**TEXTAUSZUG:**

London ist groß und unübersichtlich und voller Gegensätze. Für unser Treffen mit Sakhr haben wir uns an einem präzisen Ort verabredet: in Aldgate, auf halbem Weg zwischen Shoreditch und Farringdon. Und selbst da ist es uns passiert, auf unterschiedlichen Straßenseiten zu landen, aber gefunden haben wir uns trotzdem. Wir gehen in ein Prêt à Manger und beginnen sofort voller Leidenschaft über Journalismus, die Krise in Syrien, das familiäre Umfeld von Sakhr und den arabischen Frühling zu diskutieren.

**DATENSATZINHALT:**
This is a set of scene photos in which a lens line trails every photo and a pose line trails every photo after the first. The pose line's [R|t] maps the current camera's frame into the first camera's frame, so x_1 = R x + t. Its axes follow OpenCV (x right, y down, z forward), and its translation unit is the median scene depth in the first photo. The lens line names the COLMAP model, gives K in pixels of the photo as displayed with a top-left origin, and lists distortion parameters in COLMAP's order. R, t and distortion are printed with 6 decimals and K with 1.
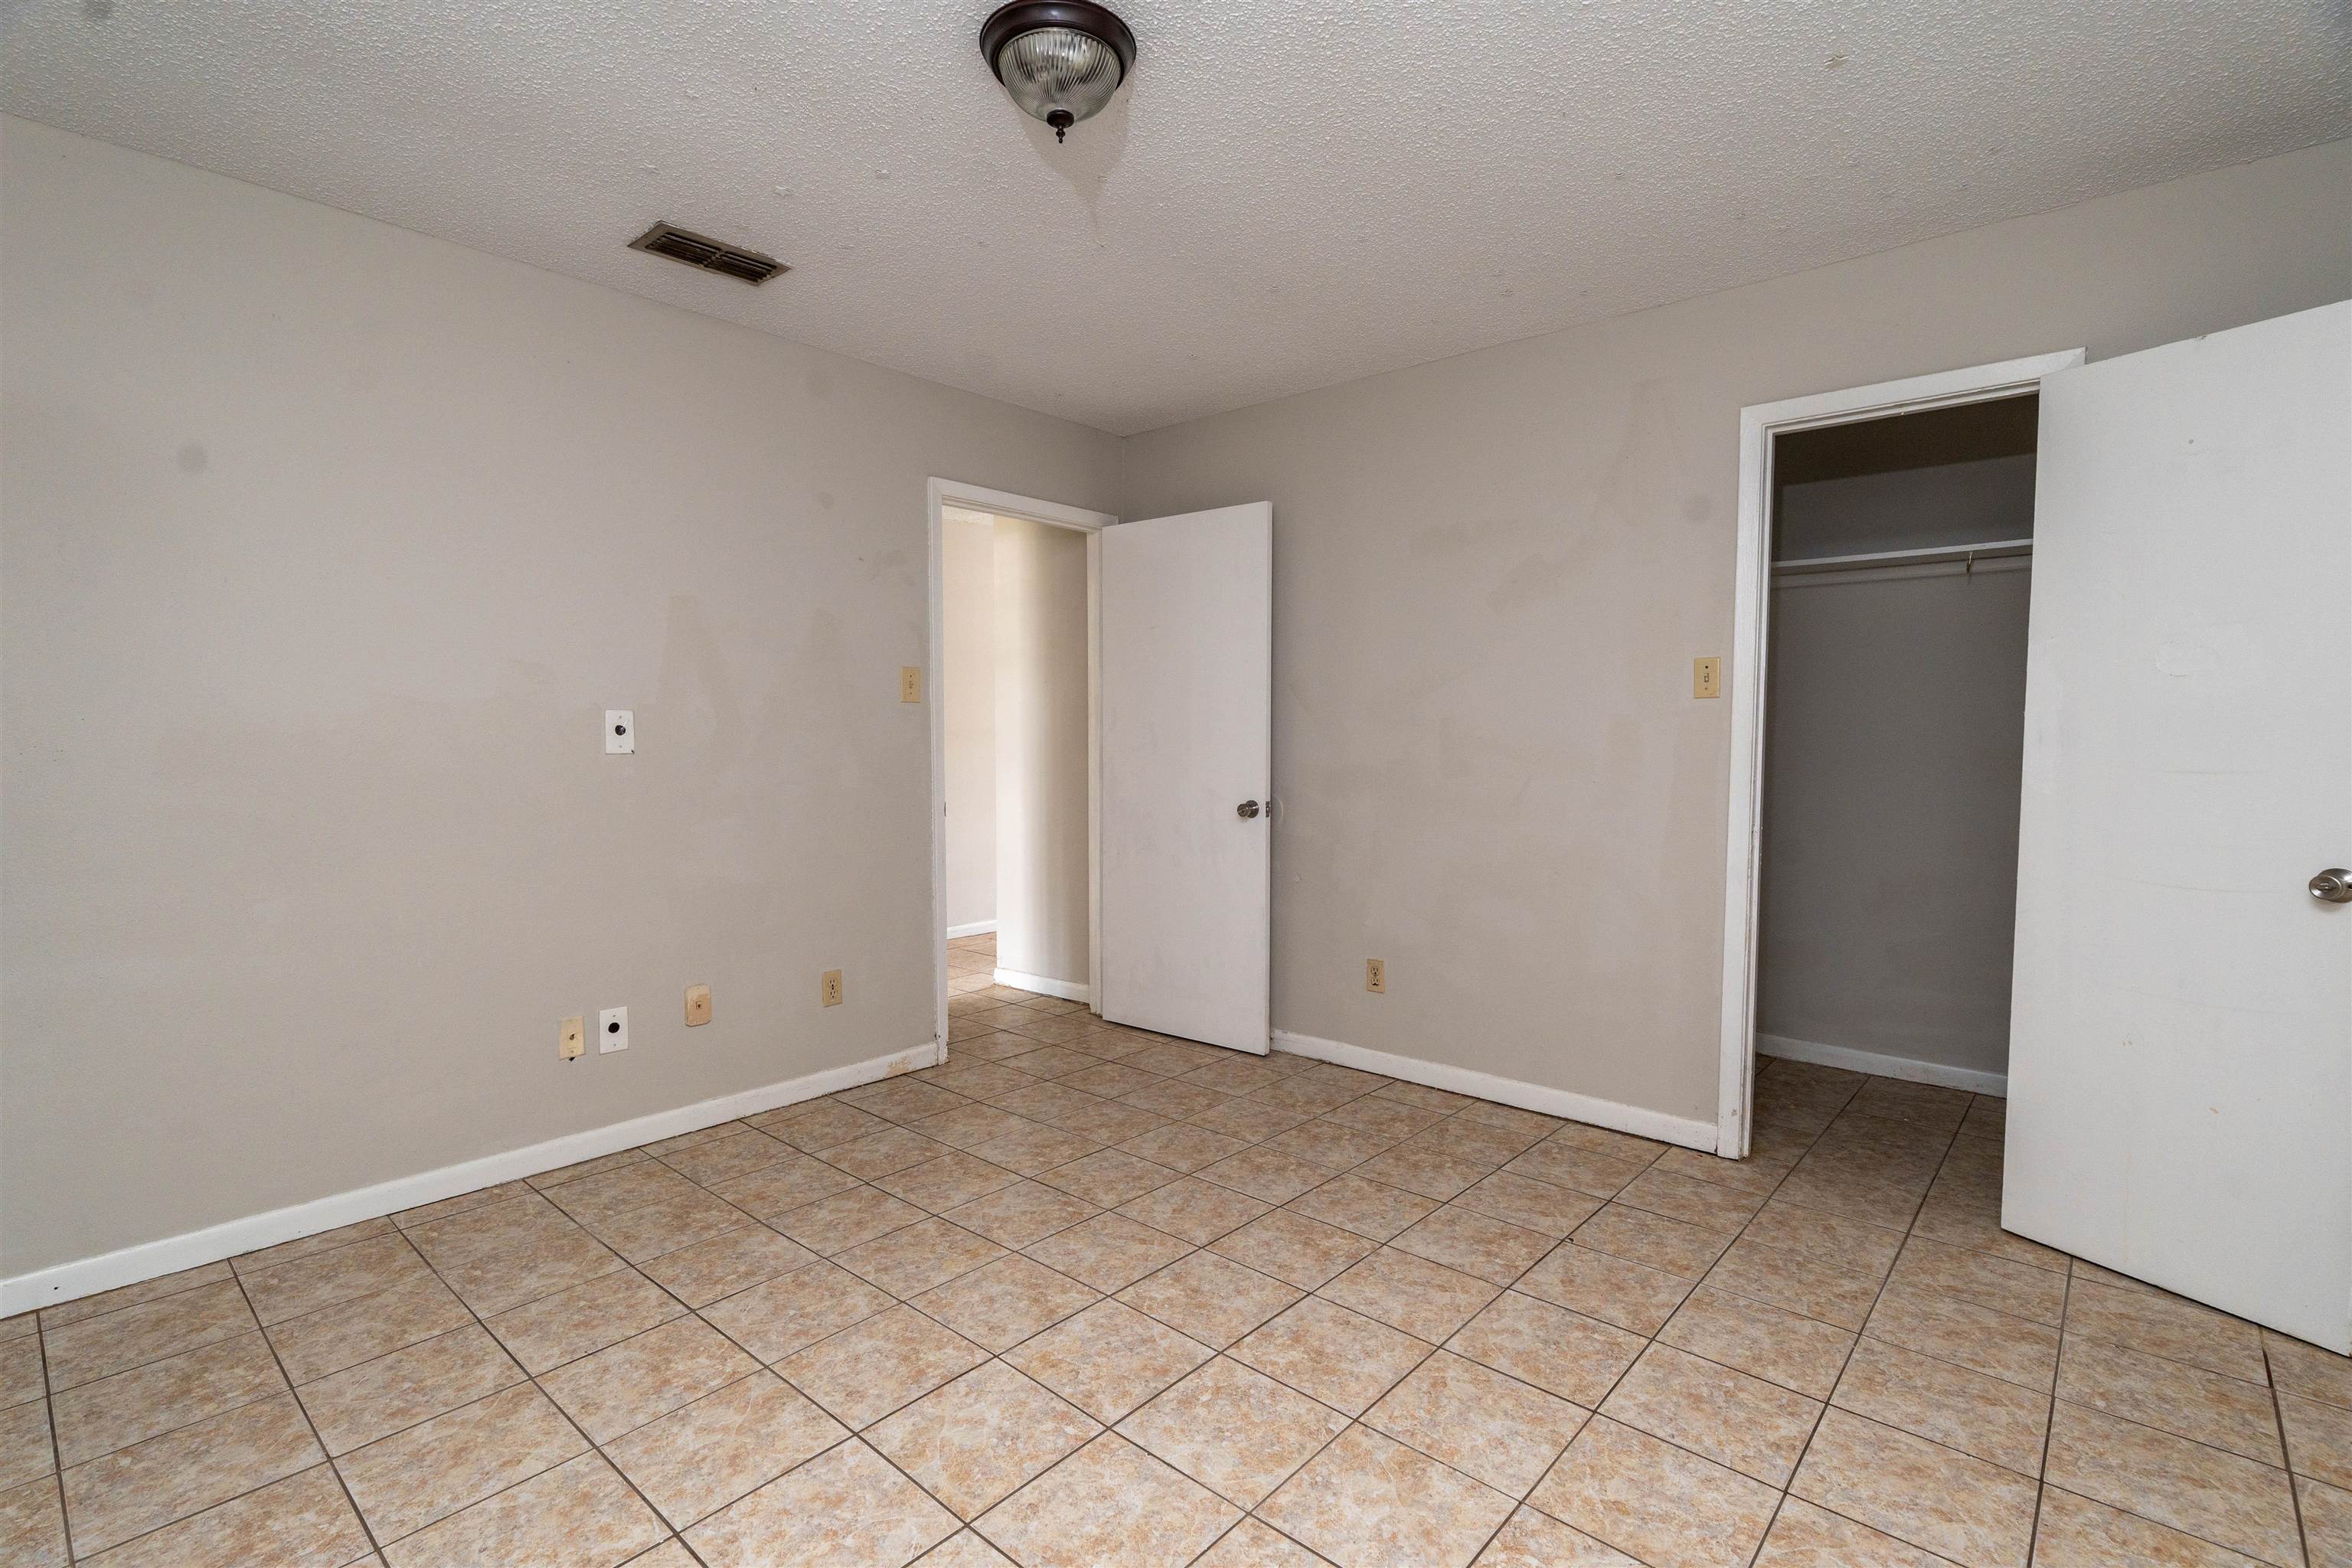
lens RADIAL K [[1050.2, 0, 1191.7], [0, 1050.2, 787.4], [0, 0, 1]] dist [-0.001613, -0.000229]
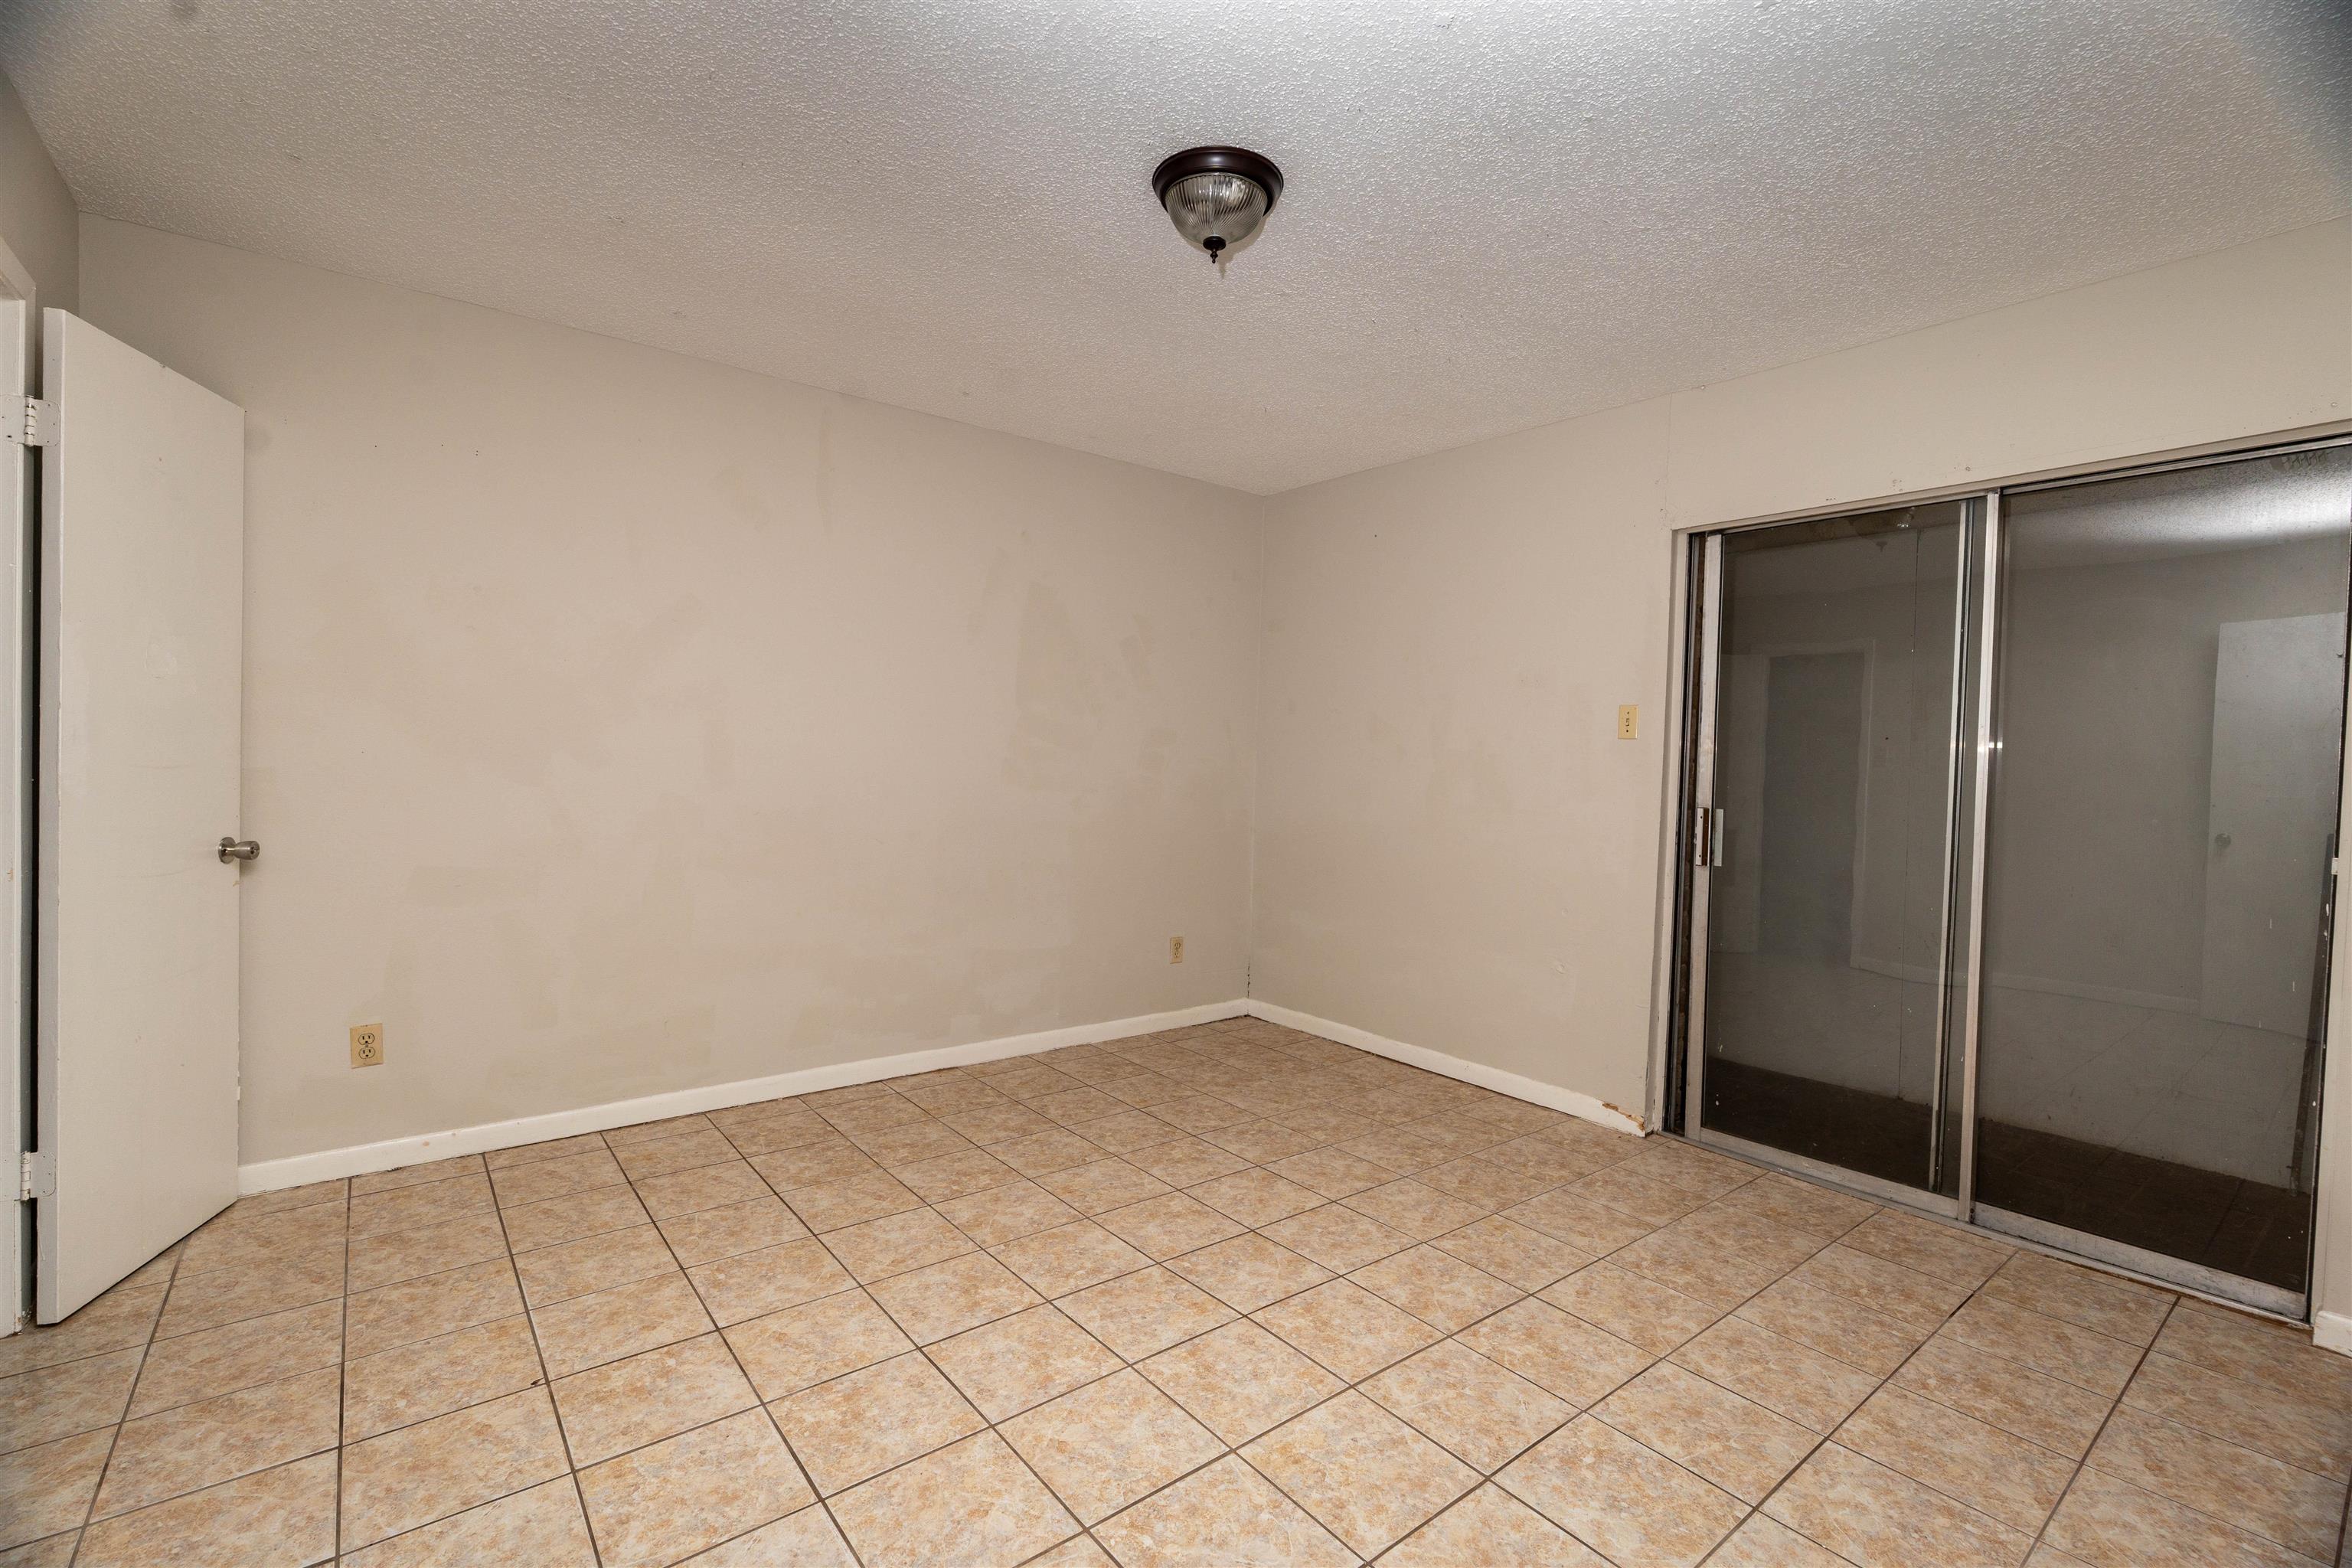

**ARBEITSANWEISUNGEN:**
[1] Tippen Sie aus dem Textauszug über das Treffen mit Sakhr die Passage zwischen „London ist groß“ und „Frühling zu diskutieren.“, beide eingeschlossen, wortgetreu ab.
[2] An welchem Ort fand laut Textauszug über das Treffen mit Sakhr die Verabredung statt?
[3] Führen Sie den Textauszug über das Treffen mit Sakhr im Anschluss an seinen letzten Satz weiter.

**LÖSUNGEN:**
[1]
London ist groß und unübersichtlich und voller Gegensätze. Für unser Treffen mit Sakhr haben wir uns an einem präzisen Ort verabredet: in Aldgate, auf halbem Weg zwischen Shoreditch und Farringdon. Und selbst da ist es uns passiert, auf unterschiedlichen Straßenseiten zu landen, aber gefunden haben wir uns trotzdem. Wir gehen in ein Prêt à Manger und beginnen sofort voller Leidenschaft über Journalismus, die Krise in Syrien, das familiäre Umfeld von Sakhr und den arabischen Frühling zu diskutieren.

[2] In Aldgate, auf halbem Weg zwischen Shoreditch und Farringdon.

[3]
schluss mit oberflächlichkeiten
Wenn man ihn fragt, warum er Journalist geworden ist, antwortet Sakhr mit einer Geschichte: „Ich bin in Großbritannien geboren, aber ich habe arabische Wurzeln. Die Welt und die Kultur des Mittleren Ostens waren immer ein zentraler Punkt in meinem Leben. Mein Vater war Politiker, und ich bin mit Nachrichten über die Ereignisse in diesen Ländern aufgewachsen. Ich habe schnell begriffen, dass viele Geschichten nicht ausreichend publik gemacht wurden. Andere wiederum wurden den Menschen in den westlichen Ländern und Großbritannien auf nur sehr oberflächliche Weise übermittelt. Dabei sind es Geschichten, die es verdient haben, dass man ihnen auf den Grund geht." Sakhr hat Internationale Beziehungen studiert: „Ich wollte akademisches Wissen über die Region des Mittleren Ostens und ihre politische Dynamik anhäufen. Nach meinem Studium bin ich ein Jahr nach Syrien gegangen und habe dort Arabisch gelernt. Denn das konnte ich nicht, ich bin ja in England aufgewachsen."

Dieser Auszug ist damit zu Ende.